Die Kostenfrage unterstützter Entscheidungsfindung

Aus menschenrechtlicher Perspektive ist es eindeutig, dass die Regierung unterstützte Entscheidungsfindung einführen und die Möglichkeit der Sachwalterschaften abschaffen muss.

Waage

Im gesamtstaatlichen Zusammenhang muss die Regierung aber auch andere Fragen berücksichtigen, so unter anderem wie viel sie diese Leistung kosten würde – speziell im Vergleich zu Sachwalterschaften.

Dazu möchte ich hier zwei verschiedene Zugänge präsentieren: die menschenrechtliche Antwort auf derartige Überlegungen und existierende Studien zu den finanziellen Auswirkungen. Leslie Salzmann hat zu diesem Thema eine ausführliche Analyse im amerikanischen Kontext geschrieben.

Obwohl Sachwalterschaften oft von, speziell Angehörigen, geführt werden, sieht sie diese als eine Leistung des Staates, der Sachwalterschaften beschließt und überprüft. Eine Einschränkung der Rechtsfähigkeit ist eine Einschränkung verschiedener Menschenrechte, oftmals betroffen ist zum Beispiel das Recht auf Familien- und Privatleben oder das Recht auf Eigentum – vor allem das Recht frei darüber verfügen zu können – und ganz klar das Recht auf Selbstbestimmung.

Salzmann führt aus, dass unterstütze Entscheidungsfindung ein gelinderes Mittel ist als Sachwalterschaft, da dann nicht mehr über die betroffene Person hinweg entschieden werden kann.

Beide würden dasselbe Ziel verfolgen – die Garantie des Zuganges zu „guten“ Entscheidungen – aber unterstützte Entscheidungsfindung greift weniger in die Rechte der Betroffenen ein.
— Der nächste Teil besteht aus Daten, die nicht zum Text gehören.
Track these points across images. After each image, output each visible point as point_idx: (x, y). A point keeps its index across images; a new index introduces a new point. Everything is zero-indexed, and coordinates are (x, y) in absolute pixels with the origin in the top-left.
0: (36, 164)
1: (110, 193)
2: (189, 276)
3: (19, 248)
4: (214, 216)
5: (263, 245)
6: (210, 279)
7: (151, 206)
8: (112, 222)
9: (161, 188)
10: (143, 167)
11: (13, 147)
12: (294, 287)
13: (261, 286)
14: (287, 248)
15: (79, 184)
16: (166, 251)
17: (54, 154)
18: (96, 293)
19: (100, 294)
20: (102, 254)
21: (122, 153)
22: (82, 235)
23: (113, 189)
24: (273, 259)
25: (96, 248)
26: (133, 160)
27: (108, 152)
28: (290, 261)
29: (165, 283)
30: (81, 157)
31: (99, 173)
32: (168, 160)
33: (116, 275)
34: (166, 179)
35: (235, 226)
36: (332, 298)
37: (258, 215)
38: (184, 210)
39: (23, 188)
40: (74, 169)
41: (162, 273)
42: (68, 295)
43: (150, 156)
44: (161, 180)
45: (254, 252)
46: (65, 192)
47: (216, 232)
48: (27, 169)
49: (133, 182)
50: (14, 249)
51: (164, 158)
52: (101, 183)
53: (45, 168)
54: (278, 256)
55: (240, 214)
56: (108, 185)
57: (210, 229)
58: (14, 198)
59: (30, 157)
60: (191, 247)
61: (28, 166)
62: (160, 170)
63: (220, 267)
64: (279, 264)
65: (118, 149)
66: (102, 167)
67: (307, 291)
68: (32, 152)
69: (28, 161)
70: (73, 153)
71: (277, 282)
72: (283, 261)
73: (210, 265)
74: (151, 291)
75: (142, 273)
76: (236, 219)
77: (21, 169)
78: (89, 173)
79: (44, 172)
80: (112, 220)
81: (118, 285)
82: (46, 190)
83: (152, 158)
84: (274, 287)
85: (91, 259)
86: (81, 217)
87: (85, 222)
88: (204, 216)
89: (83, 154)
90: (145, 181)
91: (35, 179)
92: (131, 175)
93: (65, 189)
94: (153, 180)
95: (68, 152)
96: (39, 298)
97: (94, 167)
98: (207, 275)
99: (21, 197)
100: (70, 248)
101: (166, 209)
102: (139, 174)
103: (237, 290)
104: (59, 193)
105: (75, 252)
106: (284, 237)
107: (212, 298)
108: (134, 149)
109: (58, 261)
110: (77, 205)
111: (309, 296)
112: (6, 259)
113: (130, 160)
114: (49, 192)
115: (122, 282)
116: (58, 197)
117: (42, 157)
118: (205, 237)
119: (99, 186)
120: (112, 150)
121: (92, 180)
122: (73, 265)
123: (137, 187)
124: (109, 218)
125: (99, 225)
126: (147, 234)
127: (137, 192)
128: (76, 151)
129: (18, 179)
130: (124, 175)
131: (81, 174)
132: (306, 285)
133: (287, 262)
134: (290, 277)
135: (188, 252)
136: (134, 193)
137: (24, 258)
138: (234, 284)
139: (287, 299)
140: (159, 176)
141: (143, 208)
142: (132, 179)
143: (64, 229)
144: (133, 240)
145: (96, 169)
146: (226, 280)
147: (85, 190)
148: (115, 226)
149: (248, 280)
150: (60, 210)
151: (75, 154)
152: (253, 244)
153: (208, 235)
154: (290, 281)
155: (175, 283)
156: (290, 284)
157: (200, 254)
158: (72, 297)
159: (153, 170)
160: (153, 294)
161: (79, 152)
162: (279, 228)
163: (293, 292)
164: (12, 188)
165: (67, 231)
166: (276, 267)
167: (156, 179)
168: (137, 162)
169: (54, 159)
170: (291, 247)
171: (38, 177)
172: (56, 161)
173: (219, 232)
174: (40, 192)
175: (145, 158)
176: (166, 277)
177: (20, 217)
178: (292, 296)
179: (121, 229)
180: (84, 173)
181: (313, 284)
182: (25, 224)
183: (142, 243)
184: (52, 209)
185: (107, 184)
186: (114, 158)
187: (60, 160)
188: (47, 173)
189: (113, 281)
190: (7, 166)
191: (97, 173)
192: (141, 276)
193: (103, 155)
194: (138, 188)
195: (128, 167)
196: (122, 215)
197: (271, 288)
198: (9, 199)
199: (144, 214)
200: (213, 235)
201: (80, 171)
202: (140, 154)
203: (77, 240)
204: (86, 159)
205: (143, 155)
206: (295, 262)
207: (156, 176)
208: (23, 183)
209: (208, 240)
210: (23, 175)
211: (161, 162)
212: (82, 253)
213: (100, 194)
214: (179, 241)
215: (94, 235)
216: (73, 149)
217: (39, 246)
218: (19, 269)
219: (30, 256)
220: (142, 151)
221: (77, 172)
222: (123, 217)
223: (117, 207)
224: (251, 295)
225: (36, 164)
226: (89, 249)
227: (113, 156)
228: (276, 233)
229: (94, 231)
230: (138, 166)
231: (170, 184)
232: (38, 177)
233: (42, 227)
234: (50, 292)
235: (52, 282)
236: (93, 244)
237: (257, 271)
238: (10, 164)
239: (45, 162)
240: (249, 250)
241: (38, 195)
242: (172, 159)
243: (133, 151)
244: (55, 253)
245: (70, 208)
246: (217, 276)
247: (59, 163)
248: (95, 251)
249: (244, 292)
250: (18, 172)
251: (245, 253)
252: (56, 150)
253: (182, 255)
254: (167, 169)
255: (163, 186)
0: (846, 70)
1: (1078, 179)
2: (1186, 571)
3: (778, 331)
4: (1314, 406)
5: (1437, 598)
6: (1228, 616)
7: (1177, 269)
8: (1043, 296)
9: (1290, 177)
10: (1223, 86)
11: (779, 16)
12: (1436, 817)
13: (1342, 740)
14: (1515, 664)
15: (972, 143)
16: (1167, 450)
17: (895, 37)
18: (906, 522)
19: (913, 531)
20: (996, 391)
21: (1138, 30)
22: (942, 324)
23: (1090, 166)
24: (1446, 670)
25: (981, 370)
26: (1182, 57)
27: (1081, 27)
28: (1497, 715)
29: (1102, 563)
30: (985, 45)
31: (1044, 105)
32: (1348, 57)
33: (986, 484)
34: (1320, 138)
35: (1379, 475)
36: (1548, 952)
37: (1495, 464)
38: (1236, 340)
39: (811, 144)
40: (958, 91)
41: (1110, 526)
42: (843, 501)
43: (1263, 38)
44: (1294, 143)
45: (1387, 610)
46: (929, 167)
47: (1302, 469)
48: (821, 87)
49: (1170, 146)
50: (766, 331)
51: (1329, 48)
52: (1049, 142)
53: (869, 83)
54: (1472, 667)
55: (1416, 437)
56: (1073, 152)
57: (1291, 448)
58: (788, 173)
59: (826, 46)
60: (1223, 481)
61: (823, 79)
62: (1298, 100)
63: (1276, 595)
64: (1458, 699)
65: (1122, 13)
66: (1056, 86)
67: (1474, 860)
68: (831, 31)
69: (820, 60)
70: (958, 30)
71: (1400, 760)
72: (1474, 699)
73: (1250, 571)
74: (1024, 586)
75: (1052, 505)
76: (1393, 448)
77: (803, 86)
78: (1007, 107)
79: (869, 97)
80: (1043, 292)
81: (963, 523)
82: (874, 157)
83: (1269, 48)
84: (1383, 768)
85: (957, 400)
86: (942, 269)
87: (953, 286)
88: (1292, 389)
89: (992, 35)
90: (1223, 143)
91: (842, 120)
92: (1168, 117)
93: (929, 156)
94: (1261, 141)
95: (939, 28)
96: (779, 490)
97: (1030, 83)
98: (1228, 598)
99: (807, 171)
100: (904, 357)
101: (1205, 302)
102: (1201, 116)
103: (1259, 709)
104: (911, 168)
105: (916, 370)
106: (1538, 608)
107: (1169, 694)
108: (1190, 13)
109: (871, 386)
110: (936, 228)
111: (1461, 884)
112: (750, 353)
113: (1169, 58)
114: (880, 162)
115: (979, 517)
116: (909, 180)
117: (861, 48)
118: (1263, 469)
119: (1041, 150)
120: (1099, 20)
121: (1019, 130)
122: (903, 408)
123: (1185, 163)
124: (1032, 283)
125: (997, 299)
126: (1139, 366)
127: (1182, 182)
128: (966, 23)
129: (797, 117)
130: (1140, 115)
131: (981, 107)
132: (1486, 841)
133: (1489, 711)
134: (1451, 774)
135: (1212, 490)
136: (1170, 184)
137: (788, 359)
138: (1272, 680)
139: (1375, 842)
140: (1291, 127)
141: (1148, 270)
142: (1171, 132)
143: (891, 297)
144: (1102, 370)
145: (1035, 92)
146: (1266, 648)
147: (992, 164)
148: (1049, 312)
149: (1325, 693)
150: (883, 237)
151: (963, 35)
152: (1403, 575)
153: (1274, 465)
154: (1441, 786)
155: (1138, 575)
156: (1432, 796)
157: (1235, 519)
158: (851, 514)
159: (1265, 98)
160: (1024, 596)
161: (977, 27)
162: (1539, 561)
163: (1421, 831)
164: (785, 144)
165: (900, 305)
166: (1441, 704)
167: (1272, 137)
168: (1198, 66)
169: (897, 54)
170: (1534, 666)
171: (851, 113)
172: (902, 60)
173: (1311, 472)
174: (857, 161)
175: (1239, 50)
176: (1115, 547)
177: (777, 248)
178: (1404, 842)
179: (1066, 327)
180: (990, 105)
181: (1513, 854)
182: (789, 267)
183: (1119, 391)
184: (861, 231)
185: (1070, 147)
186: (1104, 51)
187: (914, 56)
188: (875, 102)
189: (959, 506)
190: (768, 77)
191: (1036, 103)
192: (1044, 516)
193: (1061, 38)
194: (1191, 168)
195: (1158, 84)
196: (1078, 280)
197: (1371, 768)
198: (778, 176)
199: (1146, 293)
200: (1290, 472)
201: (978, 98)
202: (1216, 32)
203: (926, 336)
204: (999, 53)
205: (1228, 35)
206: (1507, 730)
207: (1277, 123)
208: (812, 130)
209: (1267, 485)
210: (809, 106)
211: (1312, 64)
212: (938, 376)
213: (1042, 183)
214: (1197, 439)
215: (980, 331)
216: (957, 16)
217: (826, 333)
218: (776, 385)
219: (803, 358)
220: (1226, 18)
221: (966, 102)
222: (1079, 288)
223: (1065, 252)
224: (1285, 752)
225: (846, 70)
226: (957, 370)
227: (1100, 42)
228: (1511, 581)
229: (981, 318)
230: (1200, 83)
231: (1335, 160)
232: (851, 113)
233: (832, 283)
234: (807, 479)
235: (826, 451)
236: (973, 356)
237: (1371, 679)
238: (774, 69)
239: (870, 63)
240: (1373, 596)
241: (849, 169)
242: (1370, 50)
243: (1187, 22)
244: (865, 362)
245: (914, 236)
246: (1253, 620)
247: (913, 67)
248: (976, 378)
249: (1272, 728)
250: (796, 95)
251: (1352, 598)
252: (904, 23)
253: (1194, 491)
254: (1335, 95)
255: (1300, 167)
Daher wäre der Staat verpflichtet diese Leistung zu erbringen, ohne das Problem eventuell höherer Kosten als Verteidigung bei einer Nichteinhaltung anführen zu können.

Waage mit Gegenüberstellung der Inhalte

Erfahrungen aus Bulgarien und Schweden

Eine bulgarische Studie beschäftigt sich mit der Kostenfrage unterstützter Entscheidungsfindung und unterteilt diese in geldwerte Faktoren und nicht in Geld messbare Faktoren, wie Lebensqualität, Selbstbestimmung und Inklusion. 

In Bezug auf finanzielle Faktoren gesteht die Studie (im Kontext bulgarischer Modellprojekte ein), dass unterstützte Entscheidungsfindung in ihren verschiedenen Formen insgesamt mehr kostet als Sachwalterschaft.

Sie zeigt aber auf, dass andere Faktoren, durch die aus unterstützter Entscheidungsfindung resultierende Selbstbestimmung, insgesamt zu einem finanziellen Plus für den Staat führen. So würden auf lange Sicht mehr Menschen mit Behinderung weniger Unterstützung beim Wohnen und in Tagesstrukturen benötigen, sowie weniger Therapie.

Stattdessen würde ein großer Teil arbeiten können und weniger Betreuung benötigen, da unterstützte Entscheidungsfindung die Eigenständigkeit ganz allgemein fördere. Insgesamt profitiere der Staat also von einer entsprechenden Novelle. Die Studie kann hier auf Englisch abgerufen werden.

Weiters ergab eine Evaluierung des schwedischen Modells des PO Skate, dass dieses System eines Ombudsmans, dessen Unterstützung informell, individuell und ausschließlich freiwillig gewährt wird, bereits nach fünf Jahren zu Einsparungen führe. Infos zum schwedischen System finden sich – ebenfalls auf Englisch – hier.

Was bedeutet das für Österreich?

Im österreichischen Kontext können diese Studien keine sichere Antwort auf die Frage der direkten budgetären Auswirkungen ausschließlich im engen Kontext der Sachwalterschaft geben.

Unterstützte Entscheidungsfaktor könnte höhere Kosten verursachen als das Institut der Sachwalterschaft. Ressortübergreifend kann für Österreich aber langfristig von einer Kostenersparnis ausgegangen werden. Unbestritten ist in jedem Fall die rundum positive Auswirkung unterstützter Entscheidungsfindung auf die Lebensqualität aller Betroffenen.